Requirement: Scan the entries for the word "Almeida". Every line that has it should be copied.

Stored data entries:
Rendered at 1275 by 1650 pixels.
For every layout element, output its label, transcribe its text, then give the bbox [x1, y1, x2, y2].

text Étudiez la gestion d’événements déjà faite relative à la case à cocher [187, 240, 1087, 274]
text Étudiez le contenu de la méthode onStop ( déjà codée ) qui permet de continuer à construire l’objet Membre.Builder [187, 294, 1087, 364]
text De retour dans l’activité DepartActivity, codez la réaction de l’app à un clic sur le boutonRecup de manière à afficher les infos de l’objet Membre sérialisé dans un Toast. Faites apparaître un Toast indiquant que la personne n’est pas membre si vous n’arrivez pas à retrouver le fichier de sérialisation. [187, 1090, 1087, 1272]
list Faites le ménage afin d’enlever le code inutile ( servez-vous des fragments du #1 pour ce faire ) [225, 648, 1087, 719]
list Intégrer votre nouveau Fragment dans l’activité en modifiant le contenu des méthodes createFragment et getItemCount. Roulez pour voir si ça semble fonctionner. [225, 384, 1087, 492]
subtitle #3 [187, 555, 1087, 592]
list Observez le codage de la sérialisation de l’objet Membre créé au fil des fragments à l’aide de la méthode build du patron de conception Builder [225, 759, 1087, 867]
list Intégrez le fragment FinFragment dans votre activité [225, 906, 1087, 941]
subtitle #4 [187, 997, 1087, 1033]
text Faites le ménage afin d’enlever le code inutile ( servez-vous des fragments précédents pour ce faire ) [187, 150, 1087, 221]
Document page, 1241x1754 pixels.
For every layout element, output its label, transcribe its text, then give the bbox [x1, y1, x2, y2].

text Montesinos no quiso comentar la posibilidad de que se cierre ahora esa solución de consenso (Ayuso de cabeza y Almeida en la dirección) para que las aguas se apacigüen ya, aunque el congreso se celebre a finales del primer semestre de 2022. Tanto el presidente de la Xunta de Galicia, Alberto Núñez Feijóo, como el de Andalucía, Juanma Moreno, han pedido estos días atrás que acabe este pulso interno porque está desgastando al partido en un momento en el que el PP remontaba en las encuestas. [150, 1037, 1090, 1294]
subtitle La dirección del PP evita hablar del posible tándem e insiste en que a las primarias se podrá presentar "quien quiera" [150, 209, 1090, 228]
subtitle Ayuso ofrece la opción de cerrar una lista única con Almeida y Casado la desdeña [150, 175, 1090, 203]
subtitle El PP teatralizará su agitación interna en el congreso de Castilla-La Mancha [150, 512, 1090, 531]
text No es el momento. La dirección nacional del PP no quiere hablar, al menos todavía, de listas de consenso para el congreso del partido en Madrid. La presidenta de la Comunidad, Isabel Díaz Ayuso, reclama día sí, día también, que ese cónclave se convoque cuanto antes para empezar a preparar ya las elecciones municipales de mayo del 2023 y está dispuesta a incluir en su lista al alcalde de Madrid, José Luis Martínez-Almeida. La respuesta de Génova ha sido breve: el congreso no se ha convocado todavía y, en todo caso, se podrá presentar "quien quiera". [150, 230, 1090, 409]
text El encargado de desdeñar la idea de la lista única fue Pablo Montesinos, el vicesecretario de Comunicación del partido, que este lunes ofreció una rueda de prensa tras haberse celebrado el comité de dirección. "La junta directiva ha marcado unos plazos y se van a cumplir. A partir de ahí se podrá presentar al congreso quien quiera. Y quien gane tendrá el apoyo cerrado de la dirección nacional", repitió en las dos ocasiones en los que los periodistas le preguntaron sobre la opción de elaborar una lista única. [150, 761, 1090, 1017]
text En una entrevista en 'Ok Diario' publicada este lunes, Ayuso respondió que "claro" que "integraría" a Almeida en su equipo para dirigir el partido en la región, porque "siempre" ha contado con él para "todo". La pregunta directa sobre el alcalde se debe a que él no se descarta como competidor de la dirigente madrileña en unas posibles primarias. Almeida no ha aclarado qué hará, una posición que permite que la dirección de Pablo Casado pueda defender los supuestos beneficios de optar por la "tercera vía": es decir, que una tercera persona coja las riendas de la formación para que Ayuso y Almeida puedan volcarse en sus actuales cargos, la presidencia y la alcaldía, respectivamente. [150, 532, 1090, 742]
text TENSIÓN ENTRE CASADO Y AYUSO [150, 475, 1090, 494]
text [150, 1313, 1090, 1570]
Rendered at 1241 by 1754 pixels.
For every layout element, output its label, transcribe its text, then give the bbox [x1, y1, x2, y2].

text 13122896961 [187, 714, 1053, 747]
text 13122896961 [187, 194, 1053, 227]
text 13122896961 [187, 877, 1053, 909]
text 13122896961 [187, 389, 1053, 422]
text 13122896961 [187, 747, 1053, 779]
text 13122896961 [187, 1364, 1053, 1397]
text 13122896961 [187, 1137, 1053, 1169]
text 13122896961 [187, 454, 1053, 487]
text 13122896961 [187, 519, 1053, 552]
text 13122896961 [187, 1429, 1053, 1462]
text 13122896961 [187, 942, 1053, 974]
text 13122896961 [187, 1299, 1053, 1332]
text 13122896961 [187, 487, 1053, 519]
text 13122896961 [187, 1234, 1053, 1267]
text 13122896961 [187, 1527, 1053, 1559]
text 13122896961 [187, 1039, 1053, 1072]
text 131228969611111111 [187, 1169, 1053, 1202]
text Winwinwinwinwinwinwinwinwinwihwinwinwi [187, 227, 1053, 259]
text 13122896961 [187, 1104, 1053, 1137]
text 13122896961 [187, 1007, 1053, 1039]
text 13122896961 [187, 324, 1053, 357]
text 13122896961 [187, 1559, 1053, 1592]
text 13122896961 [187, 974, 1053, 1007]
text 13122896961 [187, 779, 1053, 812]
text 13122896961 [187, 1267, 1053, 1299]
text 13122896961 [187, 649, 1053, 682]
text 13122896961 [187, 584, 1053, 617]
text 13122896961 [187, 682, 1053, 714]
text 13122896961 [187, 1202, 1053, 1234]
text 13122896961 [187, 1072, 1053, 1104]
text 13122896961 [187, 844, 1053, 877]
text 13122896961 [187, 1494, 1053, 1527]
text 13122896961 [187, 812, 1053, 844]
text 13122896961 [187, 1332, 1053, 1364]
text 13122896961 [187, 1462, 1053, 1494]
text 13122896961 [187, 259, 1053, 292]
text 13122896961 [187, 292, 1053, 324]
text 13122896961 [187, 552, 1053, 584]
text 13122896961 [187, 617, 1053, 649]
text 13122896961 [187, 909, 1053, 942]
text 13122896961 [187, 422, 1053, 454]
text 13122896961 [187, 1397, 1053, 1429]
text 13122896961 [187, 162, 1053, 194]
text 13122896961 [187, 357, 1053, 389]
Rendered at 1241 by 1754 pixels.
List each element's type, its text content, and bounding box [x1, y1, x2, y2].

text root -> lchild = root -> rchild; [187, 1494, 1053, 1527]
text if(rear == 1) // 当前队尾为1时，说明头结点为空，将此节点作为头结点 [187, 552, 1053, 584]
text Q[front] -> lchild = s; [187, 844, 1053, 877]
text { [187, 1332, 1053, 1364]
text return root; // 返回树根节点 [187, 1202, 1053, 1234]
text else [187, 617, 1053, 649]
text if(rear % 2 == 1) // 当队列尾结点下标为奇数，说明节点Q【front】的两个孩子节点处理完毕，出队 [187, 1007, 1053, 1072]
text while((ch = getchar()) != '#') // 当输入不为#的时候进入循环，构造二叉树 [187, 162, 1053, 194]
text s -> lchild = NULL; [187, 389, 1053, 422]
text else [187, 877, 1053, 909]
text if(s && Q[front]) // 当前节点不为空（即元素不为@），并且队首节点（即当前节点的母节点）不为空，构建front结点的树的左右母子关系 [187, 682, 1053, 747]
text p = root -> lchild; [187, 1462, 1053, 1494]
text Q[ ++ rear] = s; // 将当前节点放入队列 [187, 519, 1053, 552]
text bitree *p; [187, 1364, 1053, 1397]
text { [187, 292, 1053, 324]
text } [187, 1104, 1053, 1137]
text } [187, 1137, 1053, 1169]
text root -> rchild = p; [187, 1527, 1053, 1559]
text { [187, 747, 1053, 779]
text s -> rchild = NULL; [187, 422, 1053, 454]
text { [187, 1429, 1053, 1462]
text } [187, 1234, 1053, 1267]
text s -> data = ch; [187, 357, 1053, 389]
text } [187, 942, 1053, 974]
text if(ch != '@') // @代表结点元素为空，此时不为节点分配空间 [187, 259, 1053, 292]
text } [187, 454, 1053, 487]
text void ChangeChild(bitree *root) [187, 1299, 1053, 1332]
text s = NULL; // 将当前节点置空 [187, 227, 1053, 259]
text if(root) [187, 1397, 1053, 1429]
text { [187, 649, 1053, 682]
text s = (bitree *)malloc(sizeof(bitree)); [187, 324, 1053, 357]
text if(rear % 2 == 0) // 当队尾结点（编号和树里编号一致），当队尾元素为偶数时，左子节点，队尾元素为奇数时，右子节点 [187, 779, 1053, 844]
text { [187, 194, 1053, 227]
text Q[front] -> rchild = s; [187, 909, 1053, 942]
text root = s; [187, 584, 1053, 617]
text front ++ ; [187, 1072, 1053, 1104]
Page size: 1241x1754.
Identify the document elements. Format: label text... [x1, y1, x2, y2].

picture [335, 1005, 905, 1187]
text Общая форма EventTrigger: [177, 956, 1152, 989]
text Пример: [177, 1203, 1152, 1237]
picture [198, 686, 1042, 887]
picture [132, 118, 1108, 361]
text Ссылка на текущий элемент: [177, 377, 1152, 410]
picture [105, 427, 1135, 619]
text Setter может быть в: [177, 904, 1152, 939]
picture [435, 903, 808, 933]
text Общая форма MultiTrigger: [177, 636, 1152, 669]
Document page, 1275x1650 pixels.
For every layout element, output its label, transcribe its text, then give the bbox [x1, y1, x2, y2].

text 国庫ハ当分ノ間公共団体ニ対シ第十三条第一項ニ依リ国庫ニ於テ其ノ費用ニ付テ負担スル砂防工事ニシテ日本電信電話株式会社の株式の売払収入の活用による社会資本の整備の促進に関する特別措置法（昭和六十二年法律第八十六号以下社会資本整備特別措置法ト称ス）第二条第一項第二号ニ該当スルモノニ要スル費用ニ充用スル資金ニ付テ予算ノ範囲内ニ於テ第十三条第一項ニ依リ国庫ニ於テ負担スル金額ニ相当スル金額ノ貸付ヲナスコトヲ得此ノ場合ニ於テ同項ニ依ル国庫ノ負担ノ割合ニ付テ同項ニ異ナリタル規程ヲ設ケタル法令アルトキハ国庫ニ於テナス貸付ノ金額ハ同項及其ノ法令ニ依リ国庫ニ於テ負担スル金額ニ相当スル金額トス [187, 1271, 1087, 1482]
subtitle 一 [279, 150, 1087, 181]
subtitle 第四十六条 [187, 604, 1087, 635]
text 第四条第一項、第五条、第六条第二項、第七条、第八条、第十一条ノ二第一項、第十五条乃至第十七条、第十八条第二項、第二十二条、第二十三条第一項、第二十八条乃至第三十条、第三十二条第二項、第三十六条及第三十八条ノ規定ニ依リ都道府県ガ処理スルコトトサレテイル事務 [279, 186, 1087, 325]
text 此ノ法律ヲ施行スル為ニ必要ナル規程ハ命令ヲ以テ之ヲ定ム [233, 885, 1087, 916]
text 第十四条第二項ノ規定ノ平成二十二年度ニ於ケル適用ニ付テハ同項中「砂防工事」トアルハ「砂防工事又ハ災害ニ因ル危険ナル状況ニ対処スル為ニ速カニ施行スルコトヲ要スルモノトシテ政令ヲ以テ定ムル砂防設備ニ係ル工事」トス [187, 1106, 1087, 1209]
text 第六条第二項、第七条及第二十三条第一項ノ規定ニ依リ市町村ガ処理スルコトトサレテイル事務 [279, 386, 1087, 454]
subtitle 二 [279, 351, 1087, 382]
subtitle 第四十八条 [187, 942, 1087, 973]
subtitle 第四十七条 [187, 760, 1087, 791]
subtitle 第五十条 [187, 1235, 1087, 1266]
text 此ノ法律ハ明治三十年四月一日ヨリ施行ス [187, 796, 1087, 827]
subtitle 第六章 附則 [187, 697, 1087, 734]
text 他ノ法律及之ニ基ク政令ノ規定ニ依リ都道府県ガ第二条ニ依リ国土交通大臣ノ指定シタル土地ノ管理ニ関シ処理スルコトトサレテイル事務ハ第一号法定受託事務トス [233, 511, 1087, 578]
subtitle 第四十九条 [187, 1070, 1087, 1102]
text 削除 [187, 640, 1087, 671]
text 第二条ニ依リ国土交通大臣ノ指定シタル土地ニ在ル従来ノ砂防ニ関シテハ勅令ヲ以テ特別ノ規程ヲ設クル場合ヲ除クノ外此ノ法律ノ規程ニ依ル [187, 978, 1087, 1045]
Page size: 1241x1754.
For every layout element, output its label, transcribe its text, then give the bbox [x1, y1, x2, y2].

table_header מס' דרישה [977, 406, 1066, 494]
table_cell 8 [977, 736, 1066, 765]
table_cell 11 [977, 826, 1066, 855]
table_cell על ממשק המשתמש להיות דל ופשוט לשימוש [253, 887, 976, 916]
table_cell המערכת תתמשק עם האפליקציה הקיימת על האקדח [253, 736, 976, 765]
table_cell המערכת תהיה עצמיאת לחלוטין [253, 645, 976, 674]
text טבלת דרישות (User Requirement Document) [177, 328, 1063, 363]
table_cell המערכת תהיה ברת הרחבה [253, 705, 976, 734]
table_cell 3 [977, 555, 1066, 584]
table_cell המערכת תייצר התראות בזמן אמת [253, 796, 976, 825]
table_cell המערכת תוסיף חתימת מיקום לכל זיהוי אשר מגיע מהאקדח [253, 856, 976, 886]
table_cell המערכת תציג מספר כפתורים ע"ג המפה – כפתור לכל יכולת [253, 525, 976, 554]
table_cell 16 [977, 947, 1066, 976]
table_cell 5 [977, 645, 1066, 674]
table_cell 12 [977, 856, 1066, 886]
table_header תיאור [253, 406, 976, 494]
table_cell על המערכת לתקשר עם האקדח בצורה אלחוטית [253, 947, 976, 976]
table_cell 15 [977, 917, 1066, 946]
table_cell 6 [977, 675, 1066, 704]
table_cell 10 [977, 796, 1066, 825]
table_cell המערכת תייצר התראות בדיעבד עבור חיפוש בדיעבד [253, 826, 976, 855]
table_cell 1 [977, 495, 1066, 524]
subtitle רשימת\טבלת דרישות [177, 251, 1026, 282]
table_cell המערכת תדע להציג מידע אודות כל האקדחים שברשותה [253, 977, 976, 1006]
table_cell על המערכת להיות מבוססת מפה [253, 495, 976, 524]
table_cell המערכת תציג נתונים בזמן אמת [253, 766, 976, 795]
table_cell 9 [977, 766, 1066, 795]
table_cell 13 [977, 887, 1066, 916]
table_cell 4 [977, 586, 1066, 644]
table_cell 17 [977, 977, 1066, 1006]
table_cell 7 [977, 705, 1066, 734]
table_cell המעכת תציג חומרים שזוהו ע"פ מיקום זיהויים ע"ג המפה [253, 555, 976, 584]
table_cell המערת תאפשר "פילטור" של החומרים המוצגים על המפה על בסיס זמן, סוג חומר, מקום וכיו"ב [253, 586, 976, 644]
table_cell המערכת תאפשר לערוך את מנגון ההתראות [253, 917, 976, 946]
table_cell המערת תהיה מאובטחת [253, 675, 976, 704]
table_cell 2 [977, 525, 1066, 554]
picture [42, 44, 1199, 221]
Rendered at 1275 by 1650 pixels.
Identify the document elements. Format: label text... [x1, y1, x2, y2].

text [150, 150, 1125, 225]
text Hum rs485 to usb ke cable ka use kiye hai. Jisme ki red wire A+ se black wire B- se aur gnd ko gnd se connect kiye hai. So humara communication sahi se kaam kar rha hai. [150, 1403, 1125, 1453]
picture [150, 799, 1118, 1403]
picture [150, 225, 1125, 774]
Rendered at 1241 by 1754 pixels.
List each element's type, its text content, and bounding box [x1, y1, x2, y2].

Task solution:
text Montesinos no quiso comentar la posibilidad de que se cierre ahora esa solución de consenso (Ayuso de cabeza y Almeida en la dirección) para que las aguas se apacigüen ya, aunque el congreso se celebre a finales del primer semestre de 2022. Tanto el presidente de la Xunta de Galicia, Alberto Núñez Feijóo, como el de Andalucía, Juanma Moreno, han pedido estos días atrás que acabe este pulso interno porque está desgastando al partido en un momento en el que el PP remontaba en las encuestas. [150, 1037, 1090, 1294]
subtitle Ayuso ofrece la opción de cerrar una lista única con Almeida y Casado la desdeña [150, 175, 1090, 203]
text No es el momento. La dirección nacional del PP no quiere hablar, al menos todavía, de listas de consenso para el congreso del partido en Madrid. La presidenta de la Comunidad, Isabel Díaz Ayuso, reclama día sí, día también, que ese cónclave se convoque cuanto antes para empezar a preparar ya las elecciones municipales de mayo del 2023 y está dispuesta a incluir en su lista al alcalde de Madrid, José Luis Martínez-Almeida. La respuesta de Génova ha sido breve: el congreso no se ha convocado todavía y, en todo caso, se podrá presentar "quien quiera". [150, 230, 1090, 409]
text En una entrevista en 'Ok Diario' publicada este lunes, Ayuso respondió que "claro" que "integraría" a Almeida en su equipo para dirigir el partido en la región, porque "siempre" ha contado con él para "todo". La pregunta directa sobre el alcalde se debe a que él no se descarta como competidor de la dirigente madrileña en unas posibles primarias. Almeida no ha aclarado qué hará, una posición que permite que la dirección de Pablo Casado pueda defender los supuestos beneficios de optar por la "tercera vía": es decir, que una tercera persona coja las riendas de la formación para que Ayuso y Almeida puedan volcarse en sus actuales cargos, la presidencia y la alcaldía, respectivamente. [150, 532, 1090, 742]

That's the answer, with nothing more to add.